Related: FedEx tumbles after slashing full-year sales forecast in 'volatile' economy

The broader market is also in the red, although only modestly, with the S&P 500 slipping 4 points, or 0.08%, and the Dow down 78 points. The Nasdaq, meanwhile, was marked 3 points higher, thanks to a solid early gain for Google parent Alphabet (GOOGL) -).

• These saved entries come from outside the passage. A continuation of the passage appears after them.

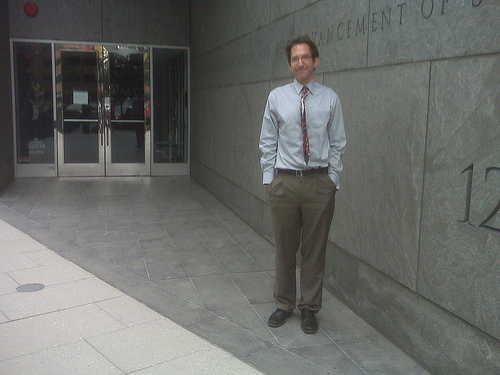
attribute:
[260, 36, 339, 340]
man — smiling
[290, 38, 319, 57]
hair — short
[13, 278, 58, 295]
grate — round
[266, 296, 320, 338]
shoes — black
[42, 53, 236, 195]
doors — glass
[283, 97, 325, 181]
tie — silver, red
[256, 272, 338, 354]
shoes — black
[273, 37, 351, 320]
man — standing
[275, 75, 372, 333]
man — standing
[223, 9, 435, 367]
man — smiling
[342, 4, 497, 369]
building — granite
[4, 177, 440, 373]
flooring — concrete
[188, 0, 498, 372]
wall — concrete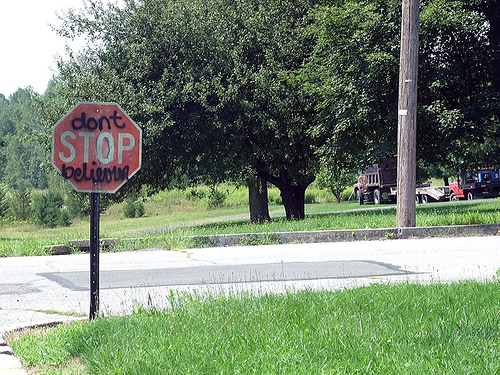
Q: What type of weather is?
A: It is sunny.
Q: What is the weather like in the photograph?
A: It is sunny.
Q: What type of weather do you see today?
A: It is sunny.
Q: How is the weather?
A: It is sunny.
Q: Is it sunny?
A: Yes, it is sunny.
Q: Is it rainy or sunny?
A: It is sunny.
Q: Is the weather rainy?
A: No, it is sunny.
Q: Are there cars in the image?
A: No, there are no cars.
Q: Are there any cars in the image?
A: No, there are no cars.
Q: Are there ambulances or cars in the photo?
A: No, there are no cars or ambulances.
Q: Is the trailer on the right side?
A: Yes, the trailer is on the right of the image.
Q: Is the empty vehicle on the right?
A: Yes, the trailer is on the right of the image.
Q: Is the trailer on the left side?
A: No, the trailer is on the right of the image.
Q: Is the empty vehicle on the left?
A: No, the trailer is on the right of the image.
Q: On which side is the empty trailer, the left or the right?
A: The trailer is on the right of the image.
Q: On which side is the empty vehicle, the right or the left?
A: The trailer is on the right of the image.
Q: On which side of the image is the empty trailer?
A: The trailer is on the right of the image.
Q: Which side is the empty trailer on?
A: The trailer is on the right of the image.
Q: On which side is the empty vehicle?
A: The trailer is on the right of the image.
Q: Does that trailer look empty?
A: Yes, the trailer is empty.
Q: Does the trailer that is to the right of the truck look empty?
A: Yes, the trailer is empty.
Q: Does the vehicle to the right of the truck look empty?
A: Yes, the trailer is empty.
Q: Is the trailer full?
A: No, the trailer is empty.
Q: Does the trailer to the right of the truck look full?
A: No, the trailer is empty.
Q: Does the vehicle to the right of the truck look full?
A: No, the trailer is empty.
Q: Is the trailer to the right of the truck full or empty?
A: The trailer is empty.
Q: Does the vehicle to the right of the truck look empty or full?
A: The trailer is empty.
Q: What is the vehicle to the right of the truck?
A: The vehicle is a trailer.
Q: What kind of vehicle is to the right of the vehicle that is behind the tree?
A: The vehicle is a trailer.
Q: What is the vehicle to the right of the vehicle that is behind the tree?
A: The vehicle is a trailer.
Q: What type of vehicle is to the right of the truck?
A: The vehicle is a trailer.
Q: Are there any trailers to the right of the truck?
A: Yes, there is a trailer to the right of the truck.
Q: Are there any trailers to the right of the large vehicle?
A: Yes, there is a trailer to the right of the truck.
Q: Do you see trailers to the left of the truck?
A: No, the trailer is to the right of the truck.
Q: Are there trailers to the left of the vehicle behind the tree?
A: No, the trailer is to the right of the truck.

Related: Google hits 2-month high on report of AI-led ad-sales restructuring

Updated at 7:36 AM EST

Mortgage borrowing boost

U.S. mortgage rates fell firmly below 7% last week, data from the Mortgage Bankers' Association indicated, taking 30-year home borrowing costs to 6.83%, the lowest levels since June amid the historic December bond market rally.

Related: Mortgage rates fall below 7% as housing market begins long-awaited rebound

Stock Market Today

Stocks extended their long autumn rally Tuesday, with the Dow hitting another record and the S&P 500 rising to within less than a percent of its January 2022 peak, following solid November housing-starts data and further bets by traders that interest-rate cuts are coming.

A key reading of domestic inflation — the Fed's preferred Personal Consumption Expenditures Price Index gauge — is looming on Friday, which means investors are likely to focus on softening price pressures in Europe, with headline inflation falling to a two-year low in Britain and factory-gate (wholesale) inflation slowing more than expected in Germany. 

The downside moves added more fuel to the global bond-market rally, which has seen U.S. 10-year-note yields fall the most since 2010, and boosted the case for Fed rate cuts in the early spring.

Benchmark 10-year notes were marked 4 basis points lower from last night's close at 3.89% while 2-year paper slipped to 4.382%. 

The U.S. dollar index, which tracks the greenback against a basket of six global currencies, was marked 0.23% higher at 102.397 as both the pound and the euro retreated in the wake of their respective inflation readings.

Global oil prices were also active, with Brent Crude prices rising past the $80 mark for the first time in two weeks. Traders priced in the added costs of rerouting oil shipments from the Red Sea to the Cape of Good Hope following drone and missile attacks from Iran-backed Houthi rebels in Yemen.

Brent Crude contracts for February delivery were marked 87 cents higher at $80.15 per barrel. WTI futures contracts for January added $1.01 to trade at $74.95 per barrel.

On Wall Street, futures are indicating a modestly softer open, with the S&P 500 priced for a 9-point decline and the Dow Jones Industrial Average looking at a 31-point pullback. The tech-focused Nasdaq is priced for a 50-point decline. 

In overseas markets, Europe's Stoxx 600 was marked 0.06% higher in early Frankfurt trading, while Britain's FTSE 100 rose 0.6% in London.

Overnight in Asia, Japan's Nikkei 225 closed at a fresh 33-year high of 33,675.94 points, with a year-to-date gain of around 31%, following yesterday's dovish Bank of Japan rate decision. 

The regionwide MSCI ex-Japan benchmark, meanwhile, edged 0.17% into the close of trading.